Fill up on a hearty breakfast, including organic eggs supplied by the resident hens, and stride out for a bracing morning among ancient landscapes before enjoying afternoon tea by the woodburner.
The Music Room
Surely a room that resembles a giant wedding cake is the ultimate in romantic interiors? It took 6,000 hours to restore this baroque garden pavilion, the sole surviving part of a grand house built in 1730. It’s thought that the name is a corruption of ‘muses room’, paying homage to the plasterwork goddesses who look down from the walls of the loggia.
The astounding interior was possibly created by stucco master Francesco Vassalli, who worked on several grand country houses in England. If the spirited muses inspire you to serenade your loved one, there’s a baby grand piano at hand.
St Winifred's Well
On the cusp of a hamlet and reached through the woods by foot, this spot has been a place of seclusion and reflection for centuries. It’s a tiny, restored, timber-frame cottage – a rare surviving example of a Tudor chapel – atop a spring dedicated to Saint Winifred, who was a revered seventh-century Welsh princess.
Built in the late Middle Ages, some of its features date from as far back as 1485. Over the years it fell to ruin before being brought back to life by The Landmark Trust. Should you start to feel too secluded, in nearby Oswestry you’ll find plenty of vintage and antiques shops.
The Pig Near Bath
If your idea of a romantic break revolves around long lunches, fabulous dinners and the occasional bridging snack, then this Georgian house hotel is for you.

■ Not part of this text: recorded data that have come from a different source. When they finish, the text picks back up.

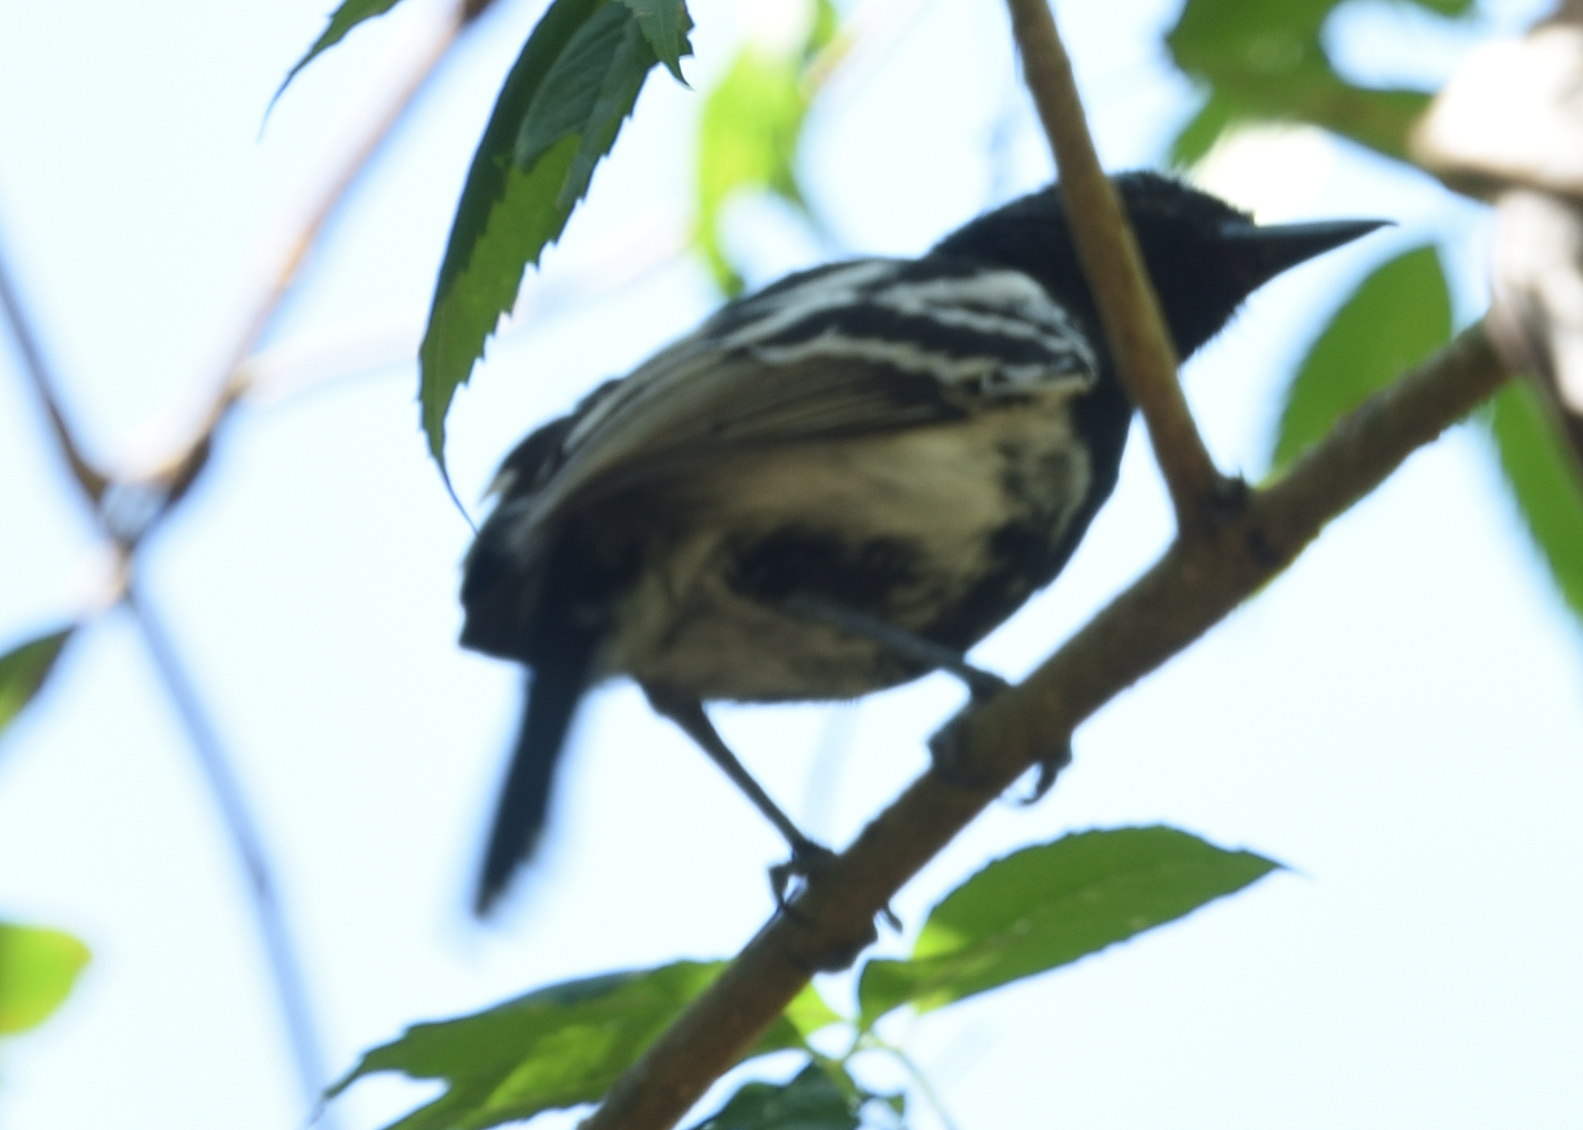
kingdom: Animalia
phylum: Chordata
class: Aves
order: Passeriformes
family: Thamnophilidae
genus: Thamnophilus
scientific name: Thamnophilus melanonotus
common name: Black-backed antshrike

The Pig prides itself on serving locally sourced, simple and delicious British food – what can’t be grown in the kitchen garden travels a maximum of 25 miles from field to plate. There’s even a larder in each bedroom containing more regional treats, perfect for a midnight feast.
For an extra-special stay, choose The Apple Store or The Hide in the garden; each is set over two floors, with a woodburner, freestanding bath and dreamy, rural views.